I’ll be honest here. This is primarily a Pro Tools consideration. It’s also one of the reasons I’ve gone through so many audio devices. If you’re working in Pro Tools, this can be a frustrating bit of trial and error. Something as simple as the crystal used in the sync clock of your audio device can make Pro Tools choke. This is less an issue since version 11, and there are a number of workarounds using a go-between software audio interface like ASIO4ALL (PC) or Soundflower (MAC).
Sampling Rates for most applications run from 44.1 to 192 kHz. Lower sampling rates are available, however they’re typically used for telephony, toys and other situations that do not require high-fidelity recording. In general, most studios record voice at 48 kHz. This allows some breathing room in the audio, and gives audio editors and designers a little room to stretch and pitch voices without losing audio fidelity.

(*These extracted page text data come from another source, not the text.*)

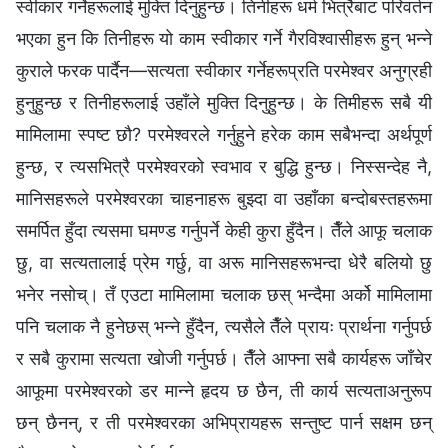
स्वीकार गर्नेहरूलाई मुक्ति दिनुहुन्छ। तिनीहरू धर्म भित्रैबाट परिवर्तन
भएका हुन कि तिनीहरू यो काम स्वीकार गर्ने गैरविश्‍वासीहरू हुन् भन्‍ने
कुराले फरक पार्दैन—सत्यता स्वीकार गर्नेहरूप्रति परमेश्‍वर अनुग्रही
हुनुहुन्छ र तिनीहरूलाई उहाँले मुक्ति दिनुहुन्छ। के तिमीहरू सबै यी
मामिलामा स्पष्ट छौ? परमेश्‍वरले गर्नुहुने हरेक काम सबैभन्दा अर्थपूर्ण
हुन्छ, र त्यसभित्रै परमेश्‍वरको स्वभाव र बुद्धि हुन्छ। निस्सन्देह नै,
मानिसहरूले परमेश्‍वरका चाहनाहरू बुझ्दा वा उहाँका बन्दोबस्तहरूमा
समर्पित हुँदा त्यसमा घमण्ड गर्नुपर्ने केही कुरा हुँदैन। तैँले आफू चलाक
छु, वा सत्यतालाई प्रेम गर्छु, वा अरू मानिसहरूभन्दा धेरै बलियो छु
भनेर नसोच्। तँ एउटा मामिलामा चलाक छस् भन्दैमा अर्को मामिलामा
पनि चलाक नै हुनेछस् भन्‍ने हुँदैन, त्यसैले तैँले प्रायः प्रार्थना गर्नुपर्छ
र सबै कुरामा सत्यता खोजी गर्नुपर्छ। तैँले आफ्ना सबै कार्यहरू जाँचेर
आफूमा परमेश्‍वरको डर मान्ने हृदय छ छैन, ती कार्य सत्यताअनुरूप
छन् छैनन्, र ती परमेश्‍वरका अभिप्रायहरू सन्तुष्ट पार्न सक्षम छन्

For most voice and interview podcasts, 44.1 kHz is sufficient to capture excellent vocal audio. For voice actors, I recommend sticking to the 48 kHz studio standards. If you do voice for creature effects, higher sampling rates may be desired.
Bit depth is important in determining your dynamic range for recording. Dynamic range is the difference between the softest signal your device can register above the noise floor and the loudest signal your device can reproduce without distortion. 16-bit is suitable for most podcast voice applications. For voice actors and studio professionals, 24-bit is standard. 32-bit is starting to become more common, but again these are typically used by folks like me who need to record loud engines, shotguns and jets without distorting.

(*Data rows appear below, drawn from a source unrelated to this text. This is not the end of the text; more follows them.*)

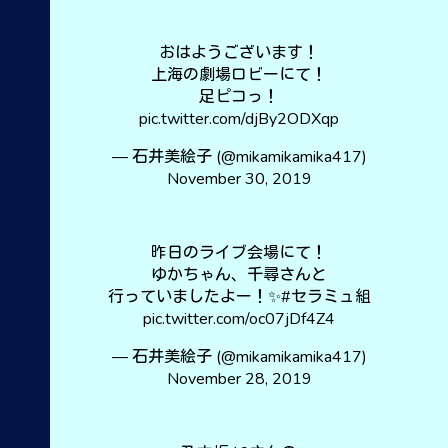
おはようございます！
上海の劇場ロビーにて！
足ピコっ！
pic.twitter.com/djBy2ODXqp
— 石井美絵子 (@mikamikamika417)
November 30, 2019
昨日のライブ会場にて！
ゆかちゃん、千尋さんと
行っていましたよー！✨
#セラミュ組
pic.twitter.com/oc07jDf4Z4
— 石井美絵子 (@mikamikamika417)
November 28, 2019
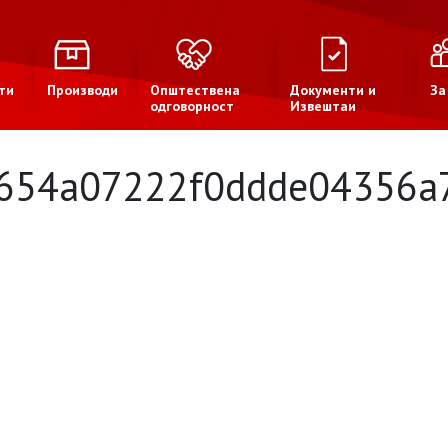
ти
Производи
Општествена
Документи и
За
одговорност
Извештаи
654a07222f0ddde04356a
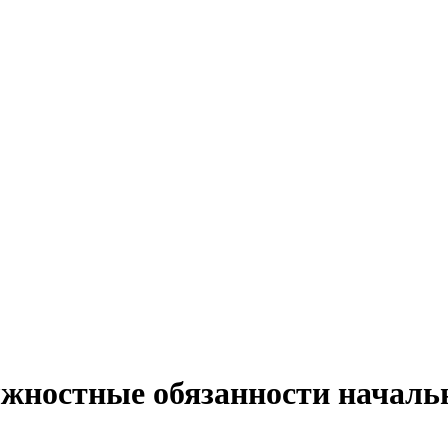
лжностные обязанности началь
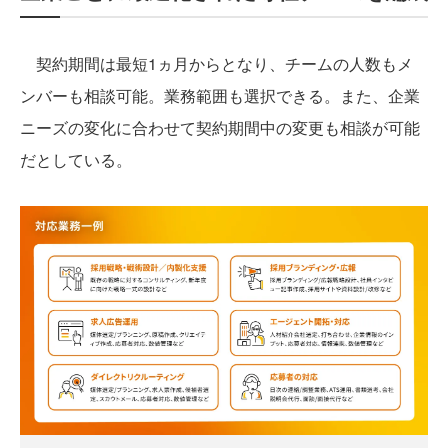
契約期間は最短1ヵ月からとなり、チームの人数もメ
ンバーも相談可能。業務範囲も選択できる。また、企業
ニーズの変化に合わせて契約期間中の変更も相談が可能
だとしている。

This is for those of us who use our audio devices in the field. Handheld devices, like the Zoom H4, often have a setting to operate as an audio device on most computers, making them more adaptable for recording interviews in that cafe, rather than being tied to the studio.
In A Beginner’s Guide to Microphones for Voice, I covered a number of different technical considerations when comparing microphones. The good news is, most of that information applies here as well. Let’s review!

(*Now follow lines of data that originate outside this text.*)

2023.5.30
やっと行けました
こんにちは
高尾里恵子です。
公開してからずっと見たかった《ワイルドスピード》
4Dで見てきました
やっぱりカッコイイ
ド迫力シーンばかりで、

Frequency response refers to the range of frequencies your microphone can accurately reproduce at an equal level. Audio interfaces should record anything from 20hZ to 20kHz, the range of human hearing and I would be highly dubious of any interface that doesn’t record at a minimum of that range.
Impedance is a measure of your equipment’s resistance. Low-impedance, or low-Z, inputs allow long mic cable runs without introducing noise or reducing frequencies.
Equivalent Noise Level
Also known as self-noise, the equivalent noise level is the electrical noise or hiss a microphone produces. In general, a self-noise specification of 28dB and lower is acceptable for quality recording.
Signal to Noise Ratio (S/N)
This is the difference (in dB) between the audio interfaces sensitivity and the equivalent noise level. 64dB and higher is good.
As with microphones, the choice of an audio interface largely depends on your application. Here’s what to look out for depending on your recording purposes:
Analog I/O: 1 or 2 input, 2 output
Sampling Rate: 44.1 kHz
This is a CD-quality setup which is great for general voice applications where creative effects like pitching and time stretching won’t be used. It converts well to mp3 and keeps storage size down. Battery operated devices will often last longer at lower sampling rates and bit depths
Analog I/O: 1 or 2 input, 2 output
Sampling Rate: 48 kHz
A studio-compliant configuration that’s good for general recording but allows some headroom for pitching and time stretching vocal performances. If you’re recording professionally for any studio, unless directed otherwise, these are the settings to heed.